Diante da insegurança constitucional criada com a decisão do Plenário do Supremo Tribunal Federal (STF), na semana passada, ao endossar a decisão monocrática do ministro Flávio Dino, suspendendo a execução de todas as emendas ao Orçamento deste ano, o presidente da Corte, Luís Roberto Barroso, calçou a sandália dos pescadores e convidou para almoço, nesta terça-feira (20), os presidentes da Câmara, do Senado e o ministro-chefe da Casa Civil – no encontro representando o Poder Executivo –, para buscar um acordo que distensione a grave situação criada, tornando acéfalo o papel constitucional dos demais poderes da República.
É exatamente isso que está na mesa. O STF, numa canetada, ordenou que o Poder Legislativo e o Poder Executivo, se virem nos trinta e obedeçam a ordem de dar transparência à aplicação das emendas ao Orçamento.
A decisão de Flávio Dino distorce o equilíbrio que deve haver entre os Poderes e a temperança com que cada um deles deve se pautar para não provocar impasses que podem ter graves consequências para o país.
Segundo juristas, o “sequestro” do Orçamento pelo Congresso é que promove a distorção. Pode até ser, embora seja legítimo o argumento dos parlamentares de que não são meros carimbadores de programas do governo e foram eleitos para destinar recursos a seus representados.
Os limites para isso têm de ser pactuados entre Executivo e Legislativo no diálogo, na articulação política e, sobretudo, em votos nos plenários da Câmara e do Senado, e não nas canetas do STF.
A situação criada é esdrúxula e expõe a hipertrofia do Poder Judiciário. O caso das emendas parlamentares é típico. Quando a então presidente do STF, ministra Rosa Weber – já aposentada – impôs um freio ao orçamento secreto, instrumento anômalo de gestão do dinheiro público, corrigia uma ilegalidade, uma vez que um dos princípios básicos da gestão pública é a transparência. Passados dois anos, Flávio Dino voltou ao tema para apontar a falta de transparência nas emendas de comissão, artifício criado pelo Congresso para substituir o orçamento secreto, e nas tais emendas Pix, estas sim uma excrescência.

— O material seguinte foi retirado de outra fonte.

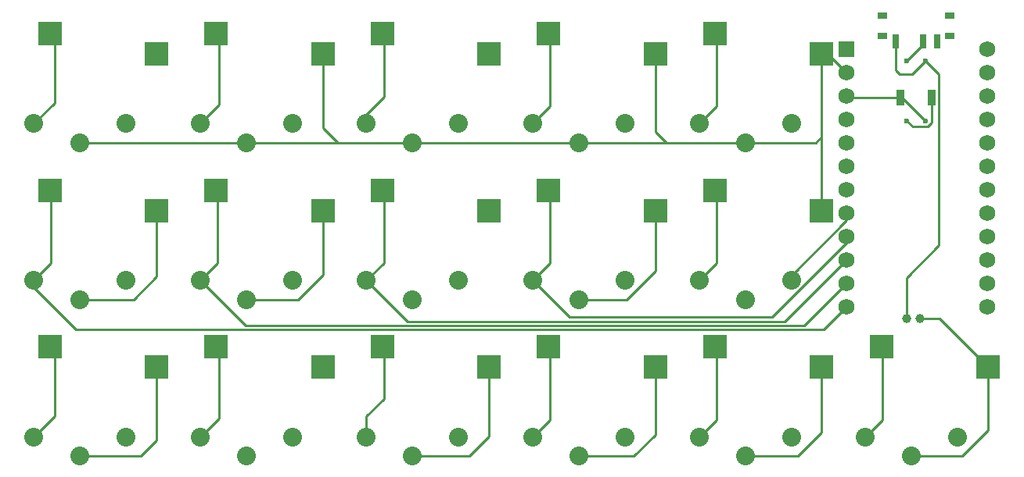
<source format=gbr>
%TF.GenerationSoftware,KiCad,Pcbnew,(6.0.7-1)-1*%
%TF.CreationDate,2022-10-23T13:43:15-07:00*%
%TF.ProjectId,card,63617264-2e6b-4696-9361-645f70636258,v1.0.0*%
%TF.SameCoordinates,Original*%
%TF.FileFunction,Copper,L2,Bot*%
%TF.FilePolarity,Positive*%
%FSLAX46Y46*%
G04 Gerber Fmt 4.6, Leading zero omitted, Abs format (unit mm)*
G04 Created by KiCad (PCBNEW (6.0.7-1)-1) date 2022-10-23 13:43:15*
%MOMM*%
%LPD*%
G01*
G04 APERTURE LIST*
%TA.AperFunction,ComponentPad*%
%ADD10C,1.000000*%
%TD*%
%TA.AperFunction,SMDPad,CuDef*%
%ADD11R,1.000000X0.800000*%
%TD*%
%TA.AperFunction,SMDPad,CuDef*%
%ADD12R,0.700000X1.500000*%
%TD*%
%TA.AperFunction,ComponentPad*%
%ADD13C,2.032000*%
%TD*%
%TA.AperFunction,SMDPad,CuDef*%
%ADD14R,2.600000X2.600000*%
%TD*%
%TA.AperFunction,ComponentPad*%
%ADD15C,0.600000*%
%TD*%
%TA.AperFunction,SMDPad,CuDef*%
%ADD16R,0.900000X1.700000*%
%TD*%
%TA.AperFunction,ComponentPad*%
%ADD17R,1.752600X1.752600*%
%TD*%
%TA.AperFunction,ComponentPad*%
%ADD18C,1.752600*%
%TD*%
%TA.AperFunction,Conductor*%
%ADD19C,0.250000*%
%TD*%
G04 APERTURE END LIST*
D10*
%TO.P,,1*%
%TO.N,pos*%
X107450000Y9000000D03*
%TO.P,,2*%
%TO.N,GND*%
X108950000Y9000000D03*
%TD*%
D11*
%TO.P,,*%
%TO.N,*%
X112150000Y39720000D03*
X104850000Y39720000D03*
X112150000Y41930000D03*
X104850000Y41930000D03*
D12*
%TO.P,,1*%
%TO.N,pos*%
X106250000Y39070000D03*
%TO.P,,2*%
%TO.N,RAW*%
X109250000Y39070000D03*
%TO.P,,3*%
%TO.N,N/C*%
X110750000Y39070000D03*
%TD*%
D13*
%TO.P,S24,1*%
%TO.N,P21*%
X77000000Y30200000D03*
X67000000Y30200000D03*
%TO.P,S24,2*%
%TO.N,GND*%
X72000000Y28100000D03*
X72000000Y28100000D03*
%TD*%
D14*
%TO.P,S31,1*%
%TO.N,P9*%
X104725000Y5950000D03*
%TO.P,S31,2*%
%TO.N,GND*%
X116275000Y3750000D03*
%TD*%
D13*
%TO.P,S18,1*%
%TO.N,P3*%
X49000000Y30200000D03*
X59000000Y30200000D03*
%TO.P,S18,2*%
%TO.N,GND*%
X54000000Y28100000D03*
X54000000Y28100000D03*
%TD*%
%TO.P,S6,1*%
%TO.N,P19*%
X13000000Y30200000D03*
X23000000Y30200000D03*
%TO.P,S6,2*%
%TO.N,GND*%
X18000000Y28100000D03*
X18000000Y28100000D03*
%TD*%
D15*
%TO.P,REF\u002A\u002A,1*%
%TO.N,RAW*%
X107500000Y37000000D03*
%TD*%
D14*
%TO.P,S15,1*%
%TO.N,P14*%
X50725000Y22950000D03*
%TO.P,S15,2*%
%TO.N,GND*%
X62275000Y20750000D03*
%TD*%
D13*
%TO.P,S28,1*%
%TO.N,P18*%
X95000000Y13200000D03*
X85000000Y13200000D03*
%TO.P,S28,2*%
%TO.N,GND*%
X90000000Y11100000D03*
X90000000Y11100000D03*
%TD*%
%TO.P,S8,1*%
%TO.N,P5*%
X31000000Y-3800000D03*
X41000000Y-3800000D03*
%TO.P,S8,2*%
%TO.N,GND*%
X36000000Y-5900000D03*
X36000000Y-5900000D03*
%TD*%
D14*
%TO.P,S19,1*%
%TO.N,P7*%
X68725000Y5950000D03*
%TO.P,S19,2*%
%TO.N,GND*%
X80275000Y3750000D03*
%TD*%
%TO.P,S11,1*%
%TO.N,P20*%
X32725000Y39950000D03*
%TO.P,S11,2*%
%TO.N,GND*%
X44275000Y37750000D03*
%TD*%
%TO.P,S7,1*%
%TO.N,P5*%
X32725000Y5950000D03*
%TO.P,S7,2*%
%TO.N,GND*%
X44275000Y3750000D03*
%TD*%
D13*
%TO.P,S22,1*%
%TO.N,P15*%
X67000000Y13200000D03*
X77000000Y13200000D03*
%TO.P,S22,2*%
%TO.N,GND*%
X72000000Y11100000D03*
X72000000Y11100000D03*
%TD*%
D14*
%TO.P,S27,1*%
%TO.N,P18*%
X86725000Y22950000D03*
%TO.P,S27,2*%
%TO.N,GND*%
X98275000Y20750000D03*
%TD*%
%TO.P,S9,1*%
%TO.N,P16*%
X32725000Y22950000D03*
%TO.P,S9,2*%
%TO.N,GND*%
X44275000Y20750000D03*
%TD*%
D13*
%TO.P,S12,1*%
%TO.N,P20*%
X41000000Y30200000D03*
X31000000Y30200000D03*
%TO.P,S12,2*%
%TO.N,GND*%
X36000000Y28100000D03*
X36000000Y28100000D03*
%TD*%
D15*
%TO.P,REF\u002A\u002A,1*%
%TO.N,pos*%
X109500000Y37000000D03*
%TD*%
D16*
%TO.P,,1*%
%TO.N,RST*%
X106800000Y33000000D03*
%TO.P,,2*%
%TO.N,GND*%
X110200000Y33000000D03*
%TD*%
D14*
%TO.P,S17,1*%
%TO.N,P3*%
X50725000Y39950000D03*
%TO.P,S17,2*%
%TO.N,GND*%
X62275000Y37750000D03*
%TD*%
%TO.P,S21,1*%
%TO.N,P15*%
X68725000Y22950000D03*
%TO.P,S21,2*%
%TO.N,GND*%
X80275000Y20750000D03*
%TD*%
%TO.P,S25,1*%
%TO.N,P8*%
X86725000Y5950000D03*
%TO.P,S25,2*%
%TO.N,GND*%
X98275000Y3750000D03*
%TD*%
D13*
%TO.P,S26,1*%
%TO.N,P8*%
X85000000Y-3800000D03*
X95000000Y-3800000D03*
%TO.P,S26,2*%
%TO.N,GND*%
X90000000Y-5900000D03*
X90000000Y-5900000D03*
%TD*%
D14*
%TO.P,S3,1*%
%TO.N,P10*%
X14725000Y22950000D03*
%TO.P,S3,2*%
%TO.N,GND*%
X26275000Y20750000D03*
%TD*%
%TO.P,S5,1*%
%TO.N,P19*%
X14725000Y39950000D03*
%TO.P,S5,2*%
%TO.N,GND*%
X26275000Y37750000D03*
%TD*%
D13*
%TO.P,S2,1*%
%TO.N,P4*%
X23000000Y-3800000D03*
X13000000Y-3800000D03*
%TO.P,S2,2*%
%TO.N,GND*%
X18000000Y-5900000D03*
X18000000Y-5900000D03*
%TD*%
%TO.P,S16,1*%
%TO.N,P14*%
X49000000Y13200000D03*
X59000000Y13200000D03*
%TO.P,S16,2*%
%TO.N,GND*%
X54000000Y11100000D03*
X54000000Y11100000D03*
%TD*%
%TO.P,S30,1*%
%TO.N,P2*%
X85000000Y30200000D03*
X95000000Y30200000D03*
%TO.P,S30,2*%
%TO.N,GND*%
X90000000Y28100000D03*
X90000000Y28100000D03*
%TD*%
%TO.P,S14,1*%
%TO.N,P6*%
X59000000Y-3800000D03*
X49000000Y-3800000D03*
%TO.P,S14,2*%
%TO.N,GND*%
X54000000Y-5900000D03*
X54000000Y-5900000D03*
%TD*%
%TO.P,S4,1*%
%TO.N,P10*%
X23000000Y13200000D03*
X13000000Y13200000D03*
%TO.P,S4,2*%
%TO.N,GND*%
X18000000Y11100000D03*
X18000000Y11100000D03*
%TD*%
%TO.P,S32,1*%
%TO.N,P9*%
X103000000Y-3800000D03*
X113000000Y-3800000D03*
%TO.P,S32,2*%
%TO.N,GND*%
X108000000Y-5900000D03*
X108000000Y-5900000D03*
%TD*%
D15*
%TO.P,REF\u002A\u002A,1*%
%TO.N,GND*%
X107500000Y30500000D03*
%TD*%
D14*
%TO.P,S29,1*%
%TO.N,P2*%
X86725000Y39950000D03*
%TO.P,S29,2*%
%TO.N,GND*%
X98275000Y37750000D03*
%TD*%
%TO.P,S13,1*%
%TO.N,P6*%
X50725000Y5950000D03*
%TO.P,S13,2*%
%TO.N,GND*%
X62275000Y3750000D03*
%TD*%
%TO.P,S23,1*%
%TO.N,P21*%
X68725000Y39950000D03*
%TO.P,S23,2*%
%TO.N,GND*%
X80275000Y37750000D03*
%TD*%
D13*
%TO.P,S20,1*%
%TO.N,P7*%
X77000000Y-3800000D03*
X67000000Y-3800000D03*
%TO.P,S20,2*%
%TO.N,GND*%
X72000000Y-5900000D03*
X72000000Y-5900000D03*
%TD*%
D17*
%TO.P,MCU1,1*%
%TO.N,RAW*%
X100980000Y38270000D03*
D18*
%TO.P,MCU1,2*%
%TO.N,GND*%
X100980000Y35730000D03*
%TO.P,MCU1,3*%
%TO.N,RST*%
X100980000Y33190000D03*
%TO.P,MCU1,4*%
%TO.N,VCC*%
X100980000Y30650000D03*
%TO.P,MCU1,5*%
%TO.N,P21*%
X100980000Y28110000D03*
%TO.P,MCU1,6*%
%TO.N,P20*%
X100980000Y25570000D03*
%TO.P,MCU1,7*%
%TO.N,P19*%
X100980000Y23030000D03*
%TO.P,MCU1,8*%
%TO.N,P18*%
X100980000Y20490000D03*
%TO.P,MCU1,9*%
%TO.N,P15*%
X100980000Y17950000D03*
%TO.P,MCU1,10*%
%TO.N,P14*%
X100980000Y15410000D03*
%TO.P,MCU1,11*%
%TO.N,P16*%
X100980000Y12870000D03*
%TO.P,MCU1,12*%
%TO.N,P10*%
X100980000Y10330000D03*
%TO.P,MCU1,13*%
%TO.N,P1*%
X116220000Y38270000D03*
%TO.P,MCU1,14*%
%TO.N,P0*%
X116220000Y35730000D03*
%TO.P,MCU1,15*%
%TO.N,GND*%
X116220000Y33190000D03*
%TO.P,MCU1,16*%
X116220000Y30650000D03*
%TO.P,MCU1,17*%
%TO.N,P2*%
X116220000Y28110000D03*
%TO.P,MCU1,18*%
%TO.N,P3*%
X116220000Y25570000D03*
%TO.P,MCU1,19*%
%TO.N,P4*%
X116220000Y23030000D03*
%TO.P,MCU1,20*%
%TO.N,P5*%
X116220000Y20490000D03*
%TO.P,MCU1,21*%
%TO.N,P6*%
X116220000Y17950000D03*
%TO.P,MCU1,22*%
%TO.N,P7*%
X116220000Y15410000D03*
%TO.P,MCU1,23*%
%TO.N,P8*%
X116220000Y12870000D03*
%TO.P,MCU1,24*%
%TO.N,P9*%
X116220000Y10330000D03*
%TD*%
D15*
%TO.P,REF\u002A\u002A,1*%
%TO.N,RST*%
X109500000Y30500000D03*
%TD*%
D13*
%TO.P,S10,1*%
%TO.N,P16*%
X41000000Y13200000D03*
X31000000Y13200000D03*
%TO.P,S10,2*%
%TO.N,GND*%
X36000000Y11100000D03*
X36000000Y11100000D03*
%TD*%
D14*
%TO.P,S1,1*%
%TO.N,P4*%
X14725000Y5950000D03*
%TO.P,S1,2*%
%TO.N,GND*%
X26275000Y3750000D03*
%TD*%
D19*
%TO.N,pos*%
X110975000Y35525000D02*
X110975000Y16995000D01*
X107450000Y9000000D02*
X107450000Y13470000D01*
X107450000Y13470000D02*
X110975000Y16995000D01*
%TO.N,GND*%
X98275000Y37750000D02*
X98960000Y37750000D01*
X98960000Y37750000D02*
X100980000Y35730000D01*
X98275000Y20750000D02*
X98275000Y28725000D01*
X98275000Y28725000D02*
X98275000Y37750000D01*
X97650000Y28100000D02*
X98275000Y28725000D01*
X90000000Y28100000D02*
X97650000Y28100000D01*
%TO.N,pos*%
X106250000Y35990000D02*
X106680000Y35560000D01*
X106250000Y39070000D02*
X106250000Y35990000D01*
X106680000Y35560000D02*
X108060000Y35560000D01*
X108060000Y35560000D02*
X109500000Y37000000D01*
%TO.N,RAW*%
X109250000Y39070000D02*
X109250000Y38750000D01*
X109250000Y38750000D02*
X107500000Y37000000D01*
%TO.N,RST*%
X106800000Y33000000D02*
X101170000Y33000000D01*
X101170000Y33000000D02*
X100980000Y33190000D01*
%TO.N,pos*%
X109500000Y37000000D02*
X110975000Y35525000D01*
%TO.N,GND*%
X110200000Y33000000D02*
X110200000Y30316116D01*
X109758884Y29875000D02*
X108125000Y29875000D01*
X110200000Y30316116D02*
X109758884Y29875000D01*
X108125000Y29875000D02*
X107500000Y30500000D01*
%TO.N,RST*%
X106800000Y33000000D02*
X107000000Y33000000D01*
X107000000Y33000000D02*
X109500000Y30500000D01*
%TO.N,GND*%
X90000000Y28100000D02*
X81440000Y28100000D01*
X81440000Y28100000D02*
X72000000Y28100000D01*
X80275000Y37750000D02*
X80275000Y29265000D01*
X80275000Y29265000D02*
X81440000Y28100000D01*
X54000000Y28100000D02*
X45880000Y28100000D01*
X45880000Y28100000D02*
X36000000Y28100000D01*
X44275000Y29705000D02*
X45880000Y28100000D01*
X44275000Y37750000D02*
X44275000Y29705000D01*
X36000000Y28100000D02*
X18000000Y28100000D01*
X72000000Y28100000D02*
X54000000Y28100000D01*
X26275000Y20750000D02*
X26275000Y13575000D01*
X26275000Y13575000D02*
X23800000Y11100000D01*
X23800000Y11100000D02*
X18000000Y11100000D01*
X36000000Y11100000D02*
X41580000Y11100000D01*
X44275000Y13795000D02*
X44275000Y20750000D01*
X41580000Y11100000D02*
X44275000Y13795000D01*
X80275000Y20750000D02*
X80275000Y14235000D01*
X80275000Y14235000D02*
X77140000Y11100000D01*
X77140000Y11100000D02*
X72000000Y11100000D01*
X26275000Y3750000D02*
X26275000Y-4205000D01*
X26275000Y-4205000D02*
X24580000Y-5900000D01*
X24580000Y-5900000D02*
X18000000Y-5900000D01*
X62275000Y3750000D02*
X62275000Y-3765000D01*
X62275000Y-3765000D02*
X60140000Y-5900000D01*
X60140000Y-5900000D02*
X54000000Y-5900000D01*
X80275000Y3750000D02*
X80275000Y-3545000D01*
X80275000Y-3545000D02*
X77920000Y-5900000D01*
X77920000Y-5900000D02*
X72000000Y-5900000D01*
X98275000Y3750000D02*
X98275000Y-3325000D01*
X98275000Y-3325000D02*
X95700000Y-5900000D01*
X95700000Y-5900000D02*
X90000000Y-5900000D01*
X116275000Y3750000D02*
X116275000Y-3105000D01*
X116275000Y-3105000D02*
X113480000Y-5900000D01*
X113480000Y-5900000D02*
X108000000Y-5900000D01*
X116275000Y3750000D02*
X111025000Y9000000D01*
X111025000Y9000000D02*
X108950000Y9000000D01*
%TO.N,P16*%
X100980000Y12870000D02*
X96385001Y8275001D01*
X35924999Y8275001D02*
X31000000Y13200000D01*
X96385001Y8275001D02*
X35924999Y8275001D01*
%TO.N,P14*%
X94295001Y8725001D02*
X100980000Y15410000D01*
%TO.N,P18*%
X100980000Y20490000D02*
X100980000Y19700000D01*
X95000000Y13720000D02*
X95000000Y13200000D01*
X100980000Y19700000D02*
X95000000Y13720000D01*
%TO.N,P15*%
X100980000Y17950000D02*
X100980000Y17283539D01*
X100980000Y17283539D02*
X92913180Y9216719D01*
X92913180Y9216719D02*
X70983281Y9216719D01*
X70983281Y9216719D02*
X67000000Y13200000D01*
%TO.N,P14*%
X94295001Y8725001D02*
X53474999Y8725001D01*
X53474999Y8725001D02*
X49000000Y13200000D01*
%TO.N,P10*%
X12700000Y12900000D02*
X13000000Y13200000D01*
X12700000Y12700000D02*
X12700000Y12900000D01*
X17574999Y7825001D02*
X12700000Y12700000D01*
X17574999Y7825001D02*
X98475001Y7825001D01*
X98475001Y7825001D02*
X100980000Y10330000D01*
%TO.N,P6*%
X49000000Y-3800000D02*
X49000000Y-1553303D01*
X49000000Y-1553303D02*
X50875001Y321698D01*
X50875001Y5799999D02*
X50875001Y321698D01*
X50725000Y5950000D02*
X50875001Y5799999D01*
%TO.N,P8*%
X86725000Y5950000D02*
X86875001Y6100001D01*
X86875001Y6100001D02*
X86875001Y-1924999D01*
X86875001Y-1924999D02*
X85000000Y-3800000D01*
%TO.N,P9*%
X104725000Y5950000D02*
X104875001Y6100001D01*
X104875001Y6100001D02*
X104875001Y-1924999D01*
X104875001Y-1924999D02*
X103000000Y-3800000D01*
%TO.N,P4*%
X15240000Y-1560000D02*
X15240000Y5435000D01*
X15240000Y5435000D02*
X14725000Y5950000D01*
X13000000Y-3800000D02*
X15240000Y-1560000D01*
%TO.N,P10*%
X14875001Y15075001D02*
X13000000Y13200000D01*
X14725000Y22950000D02*
X14875001Y23100001D01*
X14875001Y23100001D02*
X14875001Y15075001D01*
%TO.N,P19*%
X13000000Y30200000D02*
X15240000Y32440000D01*
X15240000Y32440000D02*
X15240000Y39435000D01*
X15240000Y39435000D02*
X14725000Y39950000D01*
%TO.N,P5*%
X31000000Y-3800000D02*
X33020000Y-1780000D01*
X33020000Y-1780000D02*
X33020000Y5080000D01*
%TO.N,P16*%
X32725000Y22950000D02*
X32875001Y23100001D01*
X32875001Y15075001D02*
X31000000Y13200000D01*
X32875001Y23100001D02*
X32875001Y15075001D01*
%TO.N,P20*%
X33020000Y32220000D02*
X33020000Y39655000D01*
X31000000Y30200000D02*
X33020000Y32220000D01*
X33020000Y39655000D02*
X32725000Y39950000D01*
%TO.N,P14*%
X50725000Y22950000D02*
X50875001Y22799999D01*
X50875001Y15075001D02*
X49000000Y13200000D01*
X50875001Y22799999D02*
X50875001Y15075001D01*
%TO.N,P3*%
X48540000Y30200000D02*
X49000000Y30200000D01*
X48260000Y30480000D02*
X48540000Y30200000D01*
X50875001Y33095001D02*
X48260000Y30480000D01*
X50875001Y39799999D02*
X50875001Y33095001D01*
X50725000Y39950000D02*
X50875001Y39799999D01*
%TO.N,P7*%
X67000000Y-3800000D02*
X68875001Y-1924999D01*
X68875001Y-1924999D02*
X68875001Y5080000D01*
%TO.N,P15*%
X66500000Y12700000D02*
X67000000Y13200000D01*
X68725000Y22950000D02*
X68875001Y22799999D01*
X68875001Y15075001D02*
X67000000Y13200000D01*
X68875001Y22799999D02*
X68875001Y15075001D01*
%TO.N,P21*%
X68725000Y39950000D02*
X68875001Y40100001D01*
X68875001Y40100001D02*
X68875001Y32075001D01*
X68875001Y32075001D02*
X67000000Y30200000D01*
%TO.N,P18*%
X85000000Y13200000D02*
X86875001Y15075001D01*
X86875001Y15075001D02*
X86875001Y22799999D01*
X86875001Y22799999D02*
X86725000Y22950000D01*
%TO.N,P2*%
X86875001Y32075001D02*
X86875001Y39799999D01*
X86875001Y39799999D02*
X86725000Y39950000D01*
X85000000Y30200000D02*
X86875001Y32075001D01*
%TD*%
M02*

</source>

Mas pesou a mão de maneira injustificável ao estender sua decisão e sustar também as emendas individuais impositivas — isso depois de ele próprio dizer a interlocutores que não havia problemas de transparência com essa modalidade.
A decisão reforça a suspeita da “tabelinha” do governo com o STF contra o Congresso, passando por cima de quatro emendas à Constituição que tornaram as emendas parlamentares mais e mais impositivas – blindadas à torneira do Executivo, que as usava como moeda de troca para obter maioria a cada votação.
O almoço de “conciliação” entre os Três Poderes é uma aposta que o Congresso tome a iniciativa de apresentar propostas que deem transparência às emendas parlamentares – e que se adequem ao que determina a Constituição.
No Supremo, a avaliação é de que não cabe à Corte preparar qualquer tipo de proposta inicial, mas ouvir as iniciativas e alternativas que podem ser apresentadas pelo Legislativo.
Entre magistrados, há o entendimento de que esse é o início de um processo de conversa, e que as regras para o orçamento são uma questão de Estado. A condução das conversas por parte do Supremo caberá ao presidente, ministro Luís Roberto Barroso.
Interlocutores do STF garantem que o tribunal está aberto a fazer o possível para, na base de um diálogo propositivo, encontrar a melhor solução. Para os ministros, porém, não é possível que haja “flexibilização” com o que determina a Constituição.
O almoço entre os três Poderes foi marcado por Barroso na última quinta-feira e será realizado na presidência do Supremo. Todos os ministros da Corte foram convidados, além dos presidentes da Câmara, Arthur Lira (PP-AL) e do Senado, Rodrigo Pacheco (PSD-MG). Irão representar o governo federal o ministro da Casa Civil, Rui Costa, e da Advocacia-Geral da União (AGU), Jorge Messias.
Na sexta-feira da semana passada, o STF referendou, por unanimidade, liminar do ministro Flávio Dino que suspendeu as emendas impositivas, até que o Congresso aprove novas regras.
Em um gesto aos parlamentares, Dino deixou claro em seu voto que é preciso abrir uma nova rodada de conversas e apontou que, depois das novas negociações, o entendimento sobre o assunto pode ser “reavaliado”. Segundo ele, o objetivo desse debate, que envolverá representantes do Judiciário, Legislativo e Executivo, é a “busca de solução constitucional e de consenso”.
* Reportagem: Val-André Mutran – Correspondente do Blog do Zé Dudu em Brasília.